[BEGIN Source]
StatsTests#
Text
- MAPIT.core.StatsTests.CUMUF(MUF, GUIObject=None, doTQDM=True, ispar=False)#
This function performs the cumulative MUF test. This is simply the sum of all previous MUF values at a particular time.
\(\text{CUMUF}_t = \sum_{t=0}^t \text{MUF}_t\)
- Parameters:
MUF (ndarray) – MUF sequence with shape \([n,j]\) where \(n\) is the number of iterations and \(j\) is the temporal dimension. Expects a continuous valued MUF sequence that is similar in format to what is returned by core.StatsTests.MUF.
GUIParams (object, default=None) – An optional object that carries GUI related parameters when the API is used inside the MAPIT GUI.
doTQDM (bool, default=True) – Controls the use of TQDM progress bar for command line or notebook operation.
- Returns:
CUMUF sequence with identical shape to the input MUF.
- Return type:
ndarray
- MAPIT.core.StatsTests.GEMUF_V1(MUF, covmatrix, MBP, GUIObject=None, doTQDM=True, ispar=False)#
Function that calculates the V1 version of GEMUF. Here, only the current value of MUF is used to estimate the loss vector for the GEMUF test statistic.
- Parameters:
MUF (ndarray) – The previously calculated MUF array. Should have shape [M, T] where M is the number of iterations (realizations) calculated and T is the total number of timesteps.
covmatrix (ndarray) – The covariance matrix of the data. A symmetric [M, N, N] matrix where M is the number of iterations (realizations) N is the total number of balance periods calculated.
MBP (float) – The material balance period.
GUIObject (object, default=None) – An optional object that carries GUI related references when the API is used inside the MAPIT GUI.
doTQDM (bool, default=True) – Whether to use a tqdm progress bar for the calculation. Defaults to True.
ispar (bool, default=False) – Whether to use a parallel calculation for the calculation. Defaults to False.
[END Source]
## To be done
1) In the StatsTests documentation, what does the MBP parameter of GEMUF_V1 stand for?
2) Pick up the StatsTests documentation right after its last sentence and continue it.
The lines that come after this have no connection to the StatsTests documentation.
[BEGIN Raw data]
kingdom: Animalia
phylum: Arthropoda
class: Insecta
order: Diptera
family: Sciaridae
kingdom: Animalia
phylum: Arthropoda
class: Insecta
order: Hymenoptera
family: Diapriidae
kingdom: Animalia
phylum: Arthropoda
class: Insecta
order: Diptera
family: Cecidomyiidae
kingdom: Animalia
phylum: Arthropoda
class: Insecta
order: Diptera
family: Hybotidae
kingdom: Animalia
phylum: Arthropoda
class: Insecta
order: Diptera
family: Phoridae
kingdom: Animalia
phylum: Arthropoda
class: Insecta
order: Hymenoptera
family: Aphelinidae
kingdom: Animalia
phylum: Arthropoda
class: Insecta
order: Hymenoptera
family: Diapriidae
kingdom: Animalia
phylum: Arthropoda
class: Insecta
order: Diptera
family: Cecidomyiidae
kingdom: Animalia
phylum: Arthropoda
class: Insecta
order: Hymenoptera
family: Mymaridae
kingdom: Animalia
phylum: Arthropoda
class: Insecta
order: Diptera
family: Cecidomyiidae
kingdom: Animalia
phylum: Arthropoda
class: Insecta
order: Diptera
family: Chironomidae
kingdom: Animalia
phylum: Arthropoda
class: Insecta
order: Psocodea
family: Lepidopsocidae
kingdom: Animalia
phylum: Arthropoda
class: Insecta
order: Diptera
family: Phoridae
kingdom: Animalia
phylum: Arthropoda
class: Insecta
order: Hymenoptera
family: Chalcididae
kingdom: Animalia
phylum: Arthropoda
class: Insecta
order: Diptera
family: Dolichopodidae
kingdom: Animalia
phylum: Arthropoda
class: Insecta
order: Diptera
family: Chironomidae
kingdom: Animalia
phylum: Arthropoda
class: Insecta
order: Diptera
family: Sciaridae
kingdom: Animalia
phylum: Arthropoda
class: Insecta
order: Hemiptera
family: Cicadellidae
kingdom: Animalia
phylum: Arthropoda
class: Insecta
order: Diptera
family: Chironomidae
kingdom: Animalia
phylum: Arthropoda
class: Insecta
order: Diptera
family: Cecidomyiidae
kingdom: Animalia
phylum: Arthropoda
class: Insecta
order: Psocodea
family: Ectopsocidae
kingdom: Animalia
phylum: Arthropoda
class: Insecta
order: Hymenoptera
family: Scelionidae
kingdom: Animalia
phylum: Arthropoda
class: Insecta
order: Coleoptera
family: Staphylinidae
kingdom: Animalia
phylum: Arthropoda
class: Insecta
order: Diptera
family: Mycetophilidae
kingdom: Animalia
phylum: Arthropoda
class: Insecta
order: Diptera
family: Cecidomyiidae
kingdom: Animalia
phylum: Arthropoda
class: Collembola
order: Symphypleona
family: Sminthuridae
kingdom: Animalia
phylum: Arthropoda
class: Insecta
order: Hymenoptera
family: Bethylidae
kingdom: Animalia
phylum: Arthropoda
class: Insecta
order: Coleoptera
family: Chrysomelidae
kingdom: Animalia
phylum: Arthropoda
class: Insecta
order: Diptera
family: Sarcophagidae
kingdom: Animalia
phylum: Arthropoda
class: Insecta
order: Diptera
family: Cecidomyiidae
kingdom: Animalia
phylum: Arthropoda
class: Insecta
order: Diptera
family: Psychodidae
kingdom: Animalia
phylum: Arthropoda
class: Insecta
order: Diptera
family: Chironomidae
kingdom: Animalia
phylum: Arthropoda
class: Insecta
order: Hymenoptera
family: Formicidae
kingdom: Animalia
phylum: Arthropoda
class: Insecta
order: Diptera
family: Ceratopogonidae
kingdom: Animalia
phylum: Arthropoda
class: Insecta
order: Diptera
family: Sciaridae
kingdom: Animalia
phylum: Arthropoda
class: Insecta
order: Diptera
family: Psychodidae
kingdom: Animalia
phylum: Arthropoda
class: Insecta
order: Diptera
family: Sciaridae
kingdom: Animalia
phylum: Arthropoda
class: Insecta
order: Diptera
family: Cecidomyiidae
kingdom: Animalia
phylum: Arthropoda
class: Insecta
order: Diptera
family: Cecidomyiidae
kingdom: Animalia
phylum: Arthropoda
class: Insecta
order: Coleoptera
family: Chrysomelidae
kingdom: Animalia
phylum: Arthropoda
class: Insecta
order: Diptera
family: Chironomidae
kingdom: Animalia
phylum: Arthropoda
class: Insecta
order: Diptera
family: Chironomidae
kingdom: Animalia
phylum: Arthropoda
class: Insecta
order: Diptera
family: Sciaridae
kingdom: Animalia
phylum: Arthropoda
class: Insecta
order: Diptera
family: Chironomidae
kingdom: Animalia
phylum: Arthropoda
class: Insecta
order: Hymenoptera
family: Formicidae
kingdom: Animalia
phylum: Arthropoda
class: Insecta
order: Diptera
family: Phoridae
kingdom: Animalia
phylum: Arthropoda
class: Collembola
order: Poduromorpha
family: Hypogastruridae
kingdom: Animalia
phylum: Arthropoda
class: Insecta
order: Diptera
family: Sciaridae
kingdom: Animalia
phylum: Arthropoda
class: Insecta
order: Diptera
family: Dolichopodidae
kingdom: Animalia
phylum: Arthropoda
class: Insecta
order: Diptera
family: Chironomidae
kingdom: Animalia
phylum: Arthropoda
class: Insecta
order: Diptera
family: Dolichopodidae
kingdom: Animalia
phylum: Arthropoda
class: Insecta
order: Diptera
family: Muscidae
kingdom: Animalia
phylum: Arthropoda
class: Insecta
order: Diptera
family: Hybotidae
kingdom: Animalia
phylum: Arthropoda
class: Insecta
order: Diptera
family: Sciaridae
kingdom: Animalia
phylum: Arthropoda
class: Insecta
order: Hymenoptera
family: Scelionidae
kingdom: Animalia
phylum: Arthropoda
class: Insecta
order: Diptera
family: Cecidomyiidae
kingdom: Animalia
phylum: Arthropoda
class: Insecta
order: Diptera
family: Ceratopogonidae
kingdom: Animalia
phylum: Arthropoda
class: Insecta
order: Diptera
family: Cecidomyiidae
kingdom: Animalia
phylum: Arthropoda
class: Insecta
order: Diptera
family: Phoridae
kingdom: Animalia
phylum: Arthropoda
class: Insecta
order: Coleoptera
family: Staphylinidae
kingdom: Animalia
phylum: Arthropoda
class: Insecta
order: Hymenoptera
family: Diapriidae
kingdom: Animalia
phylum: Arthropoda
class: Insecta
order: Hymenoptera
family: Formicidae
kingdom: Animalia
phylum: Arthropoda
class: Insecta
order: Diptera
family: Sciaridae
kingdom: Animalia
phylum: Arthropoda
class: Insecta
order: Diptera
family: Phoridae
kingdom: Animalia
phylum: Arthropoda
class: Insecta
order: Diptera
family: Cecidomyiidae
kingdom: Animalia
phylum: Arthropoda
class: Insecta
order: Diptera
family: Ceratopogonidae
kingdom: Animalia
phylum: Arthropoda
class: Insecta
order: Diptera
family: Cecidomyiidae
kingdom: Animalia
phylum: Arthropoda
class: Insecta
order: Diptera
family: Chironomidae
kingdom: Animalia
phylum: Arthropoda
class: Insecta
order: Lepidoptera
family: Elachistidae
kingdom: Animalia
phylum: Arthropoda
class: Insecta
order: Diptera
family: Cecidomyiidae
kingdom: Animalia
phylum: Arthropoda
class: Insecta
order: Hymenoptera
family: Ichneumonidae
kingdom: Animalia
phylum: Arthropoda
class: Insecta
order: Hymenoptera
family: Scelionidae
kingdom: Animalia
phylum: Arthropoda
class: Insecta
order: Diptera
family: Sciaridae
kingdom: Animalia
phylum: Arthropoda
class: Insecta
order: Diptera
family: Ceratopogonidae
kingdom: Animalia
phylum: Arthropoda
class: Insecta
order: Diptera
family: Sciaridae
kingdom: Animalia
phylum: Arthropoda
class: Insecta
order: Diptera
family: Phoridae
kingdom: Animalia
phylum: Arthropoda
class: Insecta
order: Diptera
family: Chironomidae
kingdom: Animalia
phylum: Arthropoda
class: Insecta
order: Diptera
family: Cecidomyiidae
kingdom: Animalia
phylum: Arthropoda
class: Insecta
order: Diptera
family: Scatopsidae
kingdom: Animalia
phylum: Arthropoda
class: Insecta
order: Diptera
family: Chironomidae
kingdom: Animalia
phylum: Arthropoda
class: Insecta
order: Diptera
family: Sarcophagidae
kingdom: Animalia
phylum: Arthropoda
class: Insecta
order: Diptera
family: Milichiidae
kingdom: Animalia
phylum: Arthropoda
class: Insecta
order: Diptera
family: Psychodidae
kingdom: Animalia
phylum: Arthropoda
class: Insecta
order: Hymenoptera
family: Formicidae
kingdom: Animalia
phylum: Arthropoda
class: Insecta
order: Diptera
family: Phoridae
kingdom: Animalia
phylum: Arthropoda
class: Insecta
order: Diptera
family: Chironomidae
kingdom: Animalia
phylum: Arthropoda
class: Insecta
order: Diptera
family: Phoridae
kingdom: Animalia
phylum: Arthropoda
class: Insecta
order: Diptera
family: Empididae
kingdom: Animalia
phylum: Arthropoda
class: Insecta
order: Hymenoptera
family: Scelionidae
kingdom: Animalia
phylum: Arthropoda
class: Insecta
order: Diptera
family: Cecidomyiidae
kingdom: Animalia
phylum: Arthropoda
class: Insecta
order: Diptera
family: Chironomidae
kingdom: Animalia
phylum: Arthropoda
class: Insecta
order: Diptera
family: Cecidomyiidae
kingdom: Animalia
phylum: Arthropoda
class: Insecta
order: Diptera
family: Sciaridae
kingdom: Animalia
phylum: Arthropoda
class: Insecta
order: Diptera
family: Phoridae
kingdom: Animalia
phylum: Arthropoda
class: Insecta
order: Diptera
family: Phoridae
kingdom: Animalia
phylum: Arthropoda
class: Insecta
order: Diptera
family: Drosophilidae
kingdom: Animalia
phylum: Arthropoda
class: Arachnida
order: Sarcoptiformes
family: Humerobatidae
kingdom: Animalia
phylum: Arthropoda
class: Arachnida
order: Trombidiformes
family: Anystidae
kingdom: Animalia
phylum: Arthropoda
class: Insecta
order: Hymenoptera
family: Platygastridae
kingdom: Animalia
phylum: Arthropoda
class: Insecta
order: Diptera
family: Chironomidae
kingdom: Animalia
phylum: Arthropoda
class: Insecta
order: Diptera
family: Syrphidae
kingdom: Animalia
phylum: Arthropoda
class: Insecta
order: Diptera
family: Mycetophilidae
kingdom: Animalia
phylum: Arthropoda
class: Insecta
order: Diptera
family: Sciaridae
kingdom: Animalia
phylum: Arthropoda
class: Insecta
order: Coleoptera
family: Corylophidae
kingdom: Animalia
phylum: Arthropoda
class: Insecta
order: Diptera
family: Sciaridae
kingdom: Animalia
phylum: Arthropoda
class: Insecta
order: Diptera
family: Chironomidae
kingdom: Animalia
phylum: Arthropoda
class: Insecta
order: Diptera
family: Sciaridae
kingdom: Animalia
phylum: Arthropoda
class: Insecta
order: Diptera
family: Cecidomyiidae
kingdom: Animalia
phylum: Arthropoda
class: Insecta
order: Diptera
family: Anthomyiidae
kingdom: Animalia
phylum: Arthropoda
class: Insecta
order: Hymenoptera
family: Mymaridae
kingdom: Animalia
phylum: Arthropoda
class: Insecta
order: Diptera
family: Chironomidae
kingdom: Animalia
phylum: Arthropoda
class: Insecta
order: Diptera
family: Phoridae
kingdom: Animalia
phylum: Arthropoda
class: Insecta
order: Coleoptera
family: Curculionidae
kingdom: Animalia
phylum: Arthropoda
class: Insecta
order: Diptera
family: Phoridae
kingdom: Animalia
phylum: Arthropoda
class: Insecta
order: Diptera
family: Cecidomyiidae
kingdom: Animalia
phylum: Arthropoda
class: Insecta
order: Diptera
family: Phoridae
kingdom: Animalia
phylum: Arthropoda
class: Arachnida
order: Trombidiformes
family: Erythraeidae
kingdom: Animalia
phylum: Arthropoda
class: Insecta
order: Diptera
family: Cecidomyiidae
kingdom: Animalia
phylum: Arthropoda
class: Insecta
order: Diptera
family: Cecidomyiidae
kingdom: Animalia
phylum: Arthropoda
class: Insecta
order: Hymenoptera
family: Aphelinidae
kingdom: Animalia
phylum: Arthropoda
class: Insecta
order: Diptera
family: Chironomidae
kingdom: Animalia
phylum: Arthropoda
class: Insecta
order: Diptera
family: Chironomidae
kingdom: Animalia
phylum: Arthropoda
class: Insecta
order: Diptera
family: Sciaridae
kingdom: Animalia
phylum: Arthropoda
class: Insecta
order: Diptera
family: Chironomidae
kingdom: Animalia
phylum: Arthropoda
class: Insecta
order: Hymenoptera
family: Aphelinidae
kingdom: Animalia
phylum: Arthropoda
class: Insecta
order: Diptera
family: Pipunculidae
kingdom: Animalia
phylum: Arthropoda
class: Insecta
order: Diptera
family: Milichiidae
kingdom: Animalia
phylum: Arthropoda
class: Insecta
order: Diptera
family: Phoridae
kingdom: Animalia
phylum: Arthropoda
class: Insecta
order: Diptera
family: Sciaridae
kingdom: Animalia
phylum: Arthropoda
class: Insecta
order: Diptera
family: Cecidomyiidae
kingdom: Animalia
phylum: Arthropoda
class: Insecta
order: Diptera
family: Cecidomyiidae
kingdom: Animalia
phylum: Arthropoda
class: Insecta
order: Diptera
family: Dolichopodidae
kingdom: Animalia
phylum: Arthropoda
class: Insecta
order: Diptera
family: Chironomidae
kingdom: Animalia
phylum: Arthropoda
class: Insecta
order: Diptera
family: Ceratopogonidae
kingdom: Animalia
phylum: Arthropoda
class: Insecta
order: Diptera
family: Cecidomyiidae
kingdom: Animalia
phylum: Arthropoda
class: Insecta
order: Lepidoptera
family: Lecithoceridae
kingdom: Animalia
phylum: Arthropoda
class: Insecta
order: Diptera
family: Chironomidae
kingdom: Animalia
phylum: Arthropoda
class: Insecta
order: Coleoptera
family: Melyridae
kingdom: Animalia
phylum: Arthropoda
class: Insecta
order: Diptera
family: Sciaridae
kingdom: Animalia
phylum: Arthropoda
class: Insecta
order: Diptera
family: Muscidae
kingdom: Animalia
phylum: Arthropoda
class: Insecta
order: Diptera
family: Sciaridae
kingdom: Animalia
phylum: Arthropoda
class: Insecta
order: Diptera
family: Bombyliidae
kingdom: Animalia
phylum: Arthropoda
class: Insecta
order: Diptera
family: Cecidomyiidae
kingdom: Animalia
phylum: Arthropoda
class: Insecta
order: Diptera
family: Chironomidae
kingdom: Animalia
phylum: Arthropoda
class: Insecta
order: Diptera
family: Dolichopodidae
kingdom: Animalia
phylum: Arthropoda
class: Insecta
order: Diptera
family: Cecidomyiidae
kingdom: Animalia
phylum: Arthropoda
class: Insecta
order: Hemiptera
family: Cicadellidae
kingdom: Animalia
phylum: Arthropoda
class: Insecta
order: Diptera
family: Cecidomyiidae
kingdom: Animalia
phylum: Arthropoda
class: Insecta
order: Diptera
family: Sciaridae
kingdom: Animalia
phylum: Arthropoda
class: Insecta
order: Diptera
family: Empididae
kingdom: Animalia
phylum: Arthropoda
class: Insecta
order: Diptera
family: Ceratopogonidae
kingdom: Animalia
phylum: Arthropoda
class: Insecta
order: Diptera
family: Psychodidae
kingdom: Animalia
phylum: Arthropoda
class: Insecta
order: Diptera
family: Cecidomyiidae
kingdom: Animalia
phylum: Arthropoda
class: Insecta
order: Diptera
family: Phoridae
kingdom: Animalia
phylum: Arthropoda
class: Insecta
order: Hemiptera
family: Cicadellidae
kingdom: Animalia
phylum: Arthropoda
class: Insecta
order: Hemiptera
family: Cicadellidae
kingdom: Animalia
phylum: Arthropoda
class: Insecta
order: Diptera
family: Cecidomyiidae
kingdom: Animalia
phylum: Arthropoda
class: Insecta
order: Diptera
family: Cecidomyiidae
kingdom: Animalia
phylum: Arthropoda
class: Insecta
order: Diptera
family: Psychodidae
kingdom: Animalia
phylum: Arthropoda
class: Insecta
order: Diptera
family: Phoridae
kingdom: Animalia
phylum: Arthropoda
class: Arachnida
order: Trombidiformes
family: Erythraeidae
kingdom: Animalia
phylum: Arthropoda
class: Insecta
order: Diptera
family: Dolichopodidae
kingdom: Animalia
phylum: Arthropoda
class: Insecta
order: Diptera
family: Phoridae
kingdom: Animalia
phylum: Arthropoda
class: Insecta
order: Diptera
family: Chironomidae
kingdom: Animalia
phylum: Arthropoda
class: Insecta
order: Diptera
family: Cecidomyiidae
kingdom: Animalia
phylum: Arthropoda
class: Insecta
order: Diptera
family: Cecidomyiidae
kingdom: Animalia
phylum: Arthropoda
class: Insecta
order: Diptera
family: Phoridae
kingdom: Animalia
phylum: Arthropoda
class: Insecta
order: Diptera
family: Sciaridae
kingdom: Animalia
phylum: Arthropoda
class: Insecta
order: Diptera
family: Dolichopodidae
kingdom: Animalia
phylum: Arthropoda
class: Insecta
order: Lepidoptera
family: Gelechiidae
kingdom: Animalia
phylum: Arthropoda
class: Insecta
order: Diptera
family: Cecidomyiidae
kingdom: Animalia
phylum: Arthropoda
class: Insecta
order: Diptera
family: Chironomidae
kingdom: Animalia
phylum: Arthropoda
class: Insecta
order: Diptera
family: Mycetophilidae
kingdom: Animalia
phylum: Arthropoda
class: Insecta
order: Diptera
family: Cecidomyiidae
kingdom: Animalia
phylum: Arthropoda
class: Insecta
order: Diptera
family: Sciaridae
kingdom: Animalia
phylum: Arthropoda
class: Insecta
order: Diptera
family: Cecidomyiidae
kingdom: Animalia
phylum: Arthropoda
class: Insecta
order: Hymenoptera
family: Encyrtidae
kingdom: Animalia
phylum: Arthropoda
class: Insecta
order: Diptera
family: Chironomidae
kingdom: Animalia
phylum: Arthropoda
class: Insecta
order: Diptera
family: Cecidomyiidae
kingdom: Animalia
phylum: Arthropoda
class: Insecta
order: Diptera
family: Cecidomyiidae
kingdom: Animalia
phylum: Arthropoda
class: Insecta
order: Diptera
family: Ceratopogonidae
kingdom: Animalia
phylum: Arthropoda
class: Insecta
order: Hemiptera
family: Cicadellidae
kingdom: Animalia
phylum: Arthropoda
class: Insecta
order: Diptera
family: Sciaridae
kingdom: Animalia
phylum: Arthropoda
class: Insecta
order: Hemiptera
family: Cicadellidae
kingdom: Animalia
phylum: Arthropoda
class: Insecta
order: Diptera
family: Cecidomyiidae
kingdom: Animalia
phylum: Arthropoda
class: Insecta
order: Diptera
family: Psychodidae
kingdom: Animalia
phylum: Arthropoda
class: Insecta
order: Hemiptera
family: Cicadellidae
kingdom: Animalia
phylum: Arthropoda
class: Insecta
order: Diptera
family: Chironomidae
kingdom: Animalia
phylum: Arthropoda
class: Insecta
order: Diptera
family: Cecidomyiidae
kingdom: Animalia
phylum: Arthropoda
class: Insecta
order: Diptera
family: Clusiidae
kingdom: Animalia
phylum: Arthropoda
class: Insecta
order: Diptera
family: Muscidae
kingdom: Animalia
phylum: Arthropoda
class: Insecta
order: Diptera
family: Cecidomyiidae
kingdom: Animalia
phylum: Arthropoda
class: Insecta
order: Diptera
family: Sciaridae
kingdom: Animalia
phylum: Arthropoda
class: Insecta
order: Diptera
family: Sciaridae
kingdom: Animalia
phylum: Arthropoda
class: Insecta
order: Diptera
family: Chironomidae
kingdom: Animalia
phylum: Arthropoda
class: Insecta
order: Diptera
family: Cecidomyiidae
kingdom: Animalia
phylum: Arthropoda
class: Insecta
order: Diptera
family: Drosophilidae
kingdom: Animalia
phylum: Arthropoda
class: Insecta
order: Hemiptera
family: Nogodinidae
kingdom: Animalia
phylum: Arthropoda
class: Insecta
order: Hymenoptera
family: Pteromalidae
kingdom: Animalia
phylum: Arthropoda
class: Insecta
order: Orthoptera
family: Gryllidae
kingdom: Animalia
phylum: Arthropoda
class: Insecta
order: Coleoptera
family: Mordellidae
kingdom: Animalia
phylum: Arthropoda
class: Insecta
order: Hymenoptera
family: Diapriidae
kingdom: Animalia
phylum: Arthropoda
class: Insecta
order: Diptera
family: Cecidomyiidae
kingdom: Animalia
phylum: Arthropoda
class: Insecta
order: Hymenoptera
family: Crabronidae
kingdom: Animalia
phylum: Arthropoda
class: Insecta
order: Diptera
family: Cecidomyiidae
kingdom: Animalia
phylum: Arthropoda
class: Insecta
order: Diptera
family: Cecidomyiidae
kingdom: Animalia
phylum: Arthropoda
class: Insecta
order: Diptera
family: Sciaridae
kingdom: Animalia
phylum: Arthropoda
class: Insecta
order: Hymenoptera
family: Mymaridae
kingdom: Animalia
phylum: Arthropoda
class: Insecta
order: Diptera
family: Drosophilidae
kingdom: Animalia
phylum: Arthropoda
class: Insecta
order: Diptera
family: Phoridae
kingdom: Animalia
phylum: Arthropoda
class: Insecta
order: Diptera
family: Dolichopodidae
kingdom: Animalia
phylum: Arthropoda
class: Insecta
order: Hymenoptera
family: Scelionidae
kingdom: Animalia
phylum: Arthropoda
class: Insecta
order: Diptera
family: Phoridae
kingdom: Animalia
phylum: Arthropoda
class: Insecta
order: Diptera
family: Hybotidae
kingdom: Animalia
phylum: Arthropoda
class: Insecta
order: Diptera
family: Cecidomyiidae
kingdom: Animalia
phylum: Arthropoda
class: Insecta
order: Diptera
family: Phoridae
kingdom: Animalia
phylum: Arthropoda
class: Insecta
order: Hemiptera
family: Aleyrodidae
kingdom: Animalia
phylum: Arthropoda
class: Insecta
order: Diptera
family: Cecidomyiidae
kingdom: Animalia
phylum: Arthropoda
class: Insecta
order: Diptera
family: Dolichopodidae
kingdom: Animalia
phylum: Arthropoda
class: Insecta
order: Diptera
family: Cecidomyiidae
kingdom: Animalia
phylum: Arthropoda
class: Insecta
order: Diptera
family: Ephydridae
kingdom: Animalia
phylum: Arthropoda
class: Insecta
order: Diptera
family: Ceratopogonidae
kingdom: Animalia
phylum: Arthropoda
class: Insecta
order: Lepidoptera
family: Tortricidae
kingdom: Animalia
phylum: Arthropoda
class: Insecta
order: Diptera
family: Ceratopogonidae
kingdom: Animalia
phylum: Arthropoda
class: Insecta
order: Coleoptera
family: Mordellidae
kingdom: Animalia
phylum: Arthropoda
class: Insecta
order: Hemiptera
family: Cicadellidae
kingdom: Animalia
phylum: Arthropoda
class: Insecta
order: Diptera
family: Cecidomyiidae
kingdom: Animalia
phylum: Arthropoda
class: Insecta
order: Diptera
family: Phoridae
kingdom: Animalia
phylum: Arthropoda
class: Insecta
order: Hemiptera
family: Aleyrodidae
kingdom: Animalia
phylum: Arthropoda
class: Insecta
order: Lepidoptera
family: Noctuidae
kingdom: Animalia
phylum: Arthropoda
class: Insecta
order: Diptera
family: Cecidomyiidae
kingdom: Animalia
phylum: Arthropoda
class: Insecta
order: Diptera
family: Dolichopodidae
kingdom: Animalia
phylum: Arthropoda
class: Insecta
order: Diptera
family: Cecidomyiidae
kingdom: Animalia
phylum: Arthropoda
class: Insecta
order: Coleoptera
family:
[END Raw data]
## Responses to the tasks
1) The material balance period.

2)
- Returns:
GEMUF-V1 sequence with shape [M, T] where M is number of iterations and T is the total number of timesteps.
- Return type:
ndarray
- MAPIT.core.StatsTests.GEMUF_V5B3(MUF, covmatrix, MBP, GUIObject=None, doTQDM=True, ispar=False)#
Function that calculates the V5B3 version of GEMUF. A weighted window of MUF values are used to estimate the loss vector when calculating the test statistic. Note that the V5B3 version is only valid for only certain parts of the sequence. For example, at balance period 1 and balance period 2, V5B3 cannot be calculated as there isn’t two past values to weigh. Similarly, V5B3 can’t be calculated for the last two balance periods. Rather than modifying this from Seifert’s original paper, we represent those values as zero.
Important
The first and last two material balance periods have undefined GEMUF values when using V5B3. We represent these as zero, but they are not truely zero!
- Parameters:
MUF (ndarray) – The previously calculated MUF array. Should have shape [M, T] where M is the number of iterations (realizations) calculated and T is the total number of timesteps.
covmatrix (ndarray) – The covariance matrix of the data. A symmetric [M, N, N] matrix where M is the number of iterations (realizations) N is the total number of balance periods calculated.
MBP (float) – The material balance period.
GUIObject (object, default=None) – An optional object that carries GUI related references when the API is used inside the MAPIT GUI.
doTQDM (bool, default=True) – Whether to use a tqdm progress bar for the calculation. Defaults to True.
ispar (bool, default=False) – Whether to use a parallel calculation for the calculation. Defaults to False.
- Returns:
GEMUF-V5B3 sequence with shape [M, T] where M is number of iterations and T is the total number of timesteps.
- Return type:
ndarray
- MAPIT.core.StatsTests.MUF(inputAppliedError, processedInputTimes, inventoryAppliedError, processedInventoryTimes, outputAppliedError, processedOutputTimes, MBP, inputTypes, outputTypes, GUIObject=None, doTQDM=True, ispar=False)#
Function to calculate Material Unaccounted For (MUF), which is sometimes also called ID (inventory difference). Specifically calculates the material balance sequence given some input time series.
\(\text{MUF}_t = I_t - O_t - (C_t - C_{t-1})\)
\(I_t\) is input at time \(t\)
\(O_t\) is output at \(t\)
\(C_t\) is inventory at time \(t\) (note C is used to denote container to have clearer notation rather than using \(I\) with subscripts for both inventory and input)
Important
The lengths and shapes of appliedErrors and processedTimes should be the same. For example:
assert(len(inputAppliedError) == len(processedInputTimes) assert(inputAppliedError[0].shape == processedInputTimes[0].shape)
See the Input guide for more information.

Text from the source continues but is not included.